▶ _Work required_
Omit the pictures from the listing below and print every remaining entry verbatim.

**********

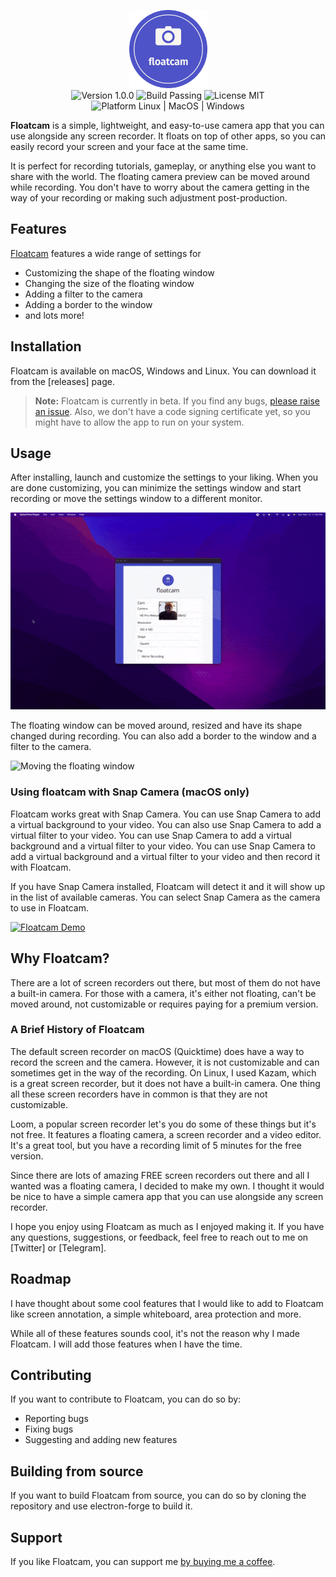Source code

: <p align="center">
  <img  src="./floatcam-circle.png" height="125px" alt="Floatcam logo"> <br/>
  <img  src="https://img.shields.io/badge/Version-0.1.0-blue.svg" alt="Version 1.0.0" />
  <img  src="https://img.shields.io/badge/Build-Passing-green.svg" alt="Build Passing" />
  <img src="https://img.shields.io/badge/license-MIT-brightgreen?style=flat-square" alt="License MIT" />
  
  <img src="https://img.shields.io/badge/Platform-Linux%20%7C%20MacOS%20%7C%20Windows-blue?style=flat-square" alt="Platform Linux | MacOS | Windows" />

</p>

**Floatcam** is a simple, lightweight, and easy-to-use camera app that you can use alongside any screen recorder. It floats on top of other apps, so you can easily record your screen and your face at the same time.

It is perfect for recording tutorials, gameplay, or anything else you want to share with the world. The floating camera preview can be moved around while recording. You don't have to worry about the camera getting in the way of your recording or making such adjustment post-production.

## Features

[Floatcam](https://github.com/theterminalguy/floatcam) features a wide range of settings for 

- Customizing the shape of the floating window
- Changing the size of the floating window
- Adding a filter to the camera
- Adding a border to the window 
- and lots more!

## Installation

Floatcam is available on macOS, Windows and Linux. You can download it from the [releases] page.

> **Note:** Floatcam is currently in beta. If you find any bugs, [please raise an issue](https://github.com/theterminalguy/floatcam/issues/new). Also, we don't have a code signing certificate yet, so you might have to allow the app to run on your system.

## Usage

After installing, launch and customize the settings to your liking. When you are done customizing, you can minimize the settings window and start recording or move the settings window to a different monitor.

![Adjusting floacam settings](./1.gif)

The floating window can be moved around, resized and have its shape changed during recording. You can also add a border to the window and a filter to the camera.

![Moving the floating window](./2.gif)

### Using floatcam with Snap Camera (macOS only)

Floatcam works great with Snap Camera. You can use Snap Camera to add a virtual background to your video. You can also use Snap Camera to add a virtual filter to your video. You can use Snap Camera to add a virtual background and a virtual filter to your video. You can use Snap Camera to add a virtual background and a virtual filter to your video and then record it with Floatcam.

If you have Snap Camera installed, Floatcam will detect it and it will show up in the list of available cameras. You can select Snap Camera as the camera to use in Floatcam.

[![Floatcam Demo](https://img.youtube.com/vi/dQw4w9WgXcQ/0.jpg)](https://www.youtube.com/watch?v=dQw4w9WgXcQ)

## Why Floatcam?

There are a lot of screen recorders out there, but most of them do not have a built-in camera. For those with a camera, it's either not floating, can't be moved around, not customizable or requires paying for a premium version. 

### A Brief History of Floatcam

The default screen recorder on macOS (Quicktime) does have a way to record the screen and the camera. However, it is not customizable and can sometimes get in the way of the recording.  On Linux, I used Kazam, which is a great screen recorder, but it does not have a built-in camera. One thing all these screen recorders have in common is that they are not customizable.

Loom, a popular screen recorder let's you do some of these things but it's not free. It features a floating camera, a screen recorder and a video editor. It's a great tool, but you have a recording limit of 5 minutes for the free version.

Since there are lots of amazing FREE screen recorders out there and all I wanted was a floating camera, I decided to make my own. I thought it would be nice to have a simple camera app that you can use alongside any screen recorder.

I hope you enjoy using Floatcam as much as I enjoyed making it. If you have any questions, suggestions, or feedback, feel free to reach out to me on [Twitter] or [Telegram].

## Roadmap

I have thought about some cool features that I would like to add to Floatcam like screen annotation, a simple whiteboard, area protection and more. 

While all of these features sounds cool, it's not the reason why I made Floatcam. I will add those features when I have the time.

## Contributing

If you want to contribute to Floatcam, you can do so by: 

- Reporting bugs
- Fixing bugs
- Suggesting and adding new features

## Building from source

If you want to build Floatcam from source, you can do so by cloning the repository and use electron-forge to build it.

## Support

If you like Floatcam, you can support me [by buying me a coffee](https://www.buymeacoffee.com/theterminalguy).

**********

▶ _Task output_
Source code

: <p align="center">
  <img  src="./floatcam-circle.png" height="125px" alt="Floatcam logo"> <br/>
  <img  src="https://img.shields.io/badge/Version-0.1.0-blue.svg" alt="Version 1.0.0" />
  <img  src="https://img.shields.io/badge/Build-Passing-green.svg" alt="Build Passing" />
  <img src="https://img.shields.io/badge/license-MIT-brightgreen?style=flat-square" alt="License MIT" />
  
  <img src="https://img.shields.io/badge/Platform-Linux%20%7C%20MacOS%20%7C%20Windows-blue?style=flat-square" alt="Platform Linux | MacOS | Windows" />

</p>

**Floatcam** is a simple, lightweight, and easy-to-use camera app that you can use alongside any screen recorder. It floats on top of other apps, so you can easily record your screen and your face at the same time.

It is perfect for recording tutorials, gameplay, or anything else you want to share with the world. The floating camera preview can be moved around while recording. You don't have to worry about the camera getting in the way of your recording or making such adjustment post-production.

## Features

[Floatcam](https://github.com/theterminalguy/floatcam) features a wide range of settings for 

- Customizing the shape of the floating window
- Changing the size of the floating window
- Adding a filter to the camera
- Adding a border to the window 
- and lots more!

## Installation

Floatcam is available on macOS, Windows and Linux. You can download it from the [releases] page.

> **Note:** Floatcam is currently in beta. If you find any bugs, [please raise an issue](https://github.com/theterminalguy/floatcam/issues/new). Also, we don't have a code signing certificate yet, so you might have to allow the app to run on your system.

## Usage

After installing, launch and customize the settings to your liking. When you are done customizing, you can minimize the settings window and start recording or move the settings window to a different monitor.

![Adjusting floacam settings](./1.gif)

The floating window can be moved around, resized and have its shape changed during recording. You can also add a border to the window and a filter to the camera.

![Moving the floating window](./2.gif)

### Using floatcam with Snap Camera (macOS only)

Floatcam works great with Snap Camera. You can use Snap Camera to add a virtual background to your video. You can also use Snap Camera to add a virtual filter to your video. You can use Snap Camera to add a virtual background and a virtual filter to your video. You can use Snap Camera to add a virtual background and a virtual filter to your video and then record it with Floatcam.

If you have Snap Camera installed, Floatcam will detect it and it will show up in the list of available cameras. You can select Snap Camera as the camera to use in Floatcam.

[![Floatcam Demo](https://img.youtube.com/vi/dQw4w9WgXcQ/0.jpg)](https://www.youtube.com/watch?v=dQw4w9WgXcQ)

## Why Floatcam?

There are a lot of screen recorders out there, but most of them do not have a built-in camera. For those with a camera, it's either not floating, can't be moved around, not customizable or requires paying for a premium version. 

### A Brief History of Floatcam

The default screen recorder on macOS (Quicktime) does have a way to record the screen and the camera. However, it is not customizable and can sometimes get in the way of the recording.  On Linux, I used Kazam, which is a great screen recorder, but it does not have a built-in camera. One thing all these screen recorders have in common is that they are not customizable.

Loom, a popular screen recorder let's you do some of these things but it's not free. It features a floating camera, a screen recorder and a video editor. It's a great tool, but you have a recording limit of 5 minutes for the free version.

Since there are lots of amazing FREE screen recorders out there and all I wanted was a floating camera, I decided to make my own. I thought it would be nice to have a simple camera app that you can use alongside any screen recorder.

I hope you enjoy using Floatcam as much as I enjoyed making it. If you have any questions, suggestions, or feedback, feel free to reach out to me on [Twitter] or [Telegram].

## Roadmap

I have thought about some cool features that I would like to add to Floatcam like screen annotation, a simple whiteboard, area protection and more. 

While all of these features sounds cool, it's not the reason why I made Floatcam. I will add those features when I have the time.

## Contributing

If you want to contribute to Floatcam, you can do so by: 

- Reporting bugs
- Fixing bugs
- Suggesting and adding new features

## Building from source

If you want to build Floatcam from source, you can do so by cloning the repository and use electron-forge to build it.

## Support

If you like Floatcam, you can support me [by buying me a coffee](https://www.buymeacoffee.com/theterminalguy).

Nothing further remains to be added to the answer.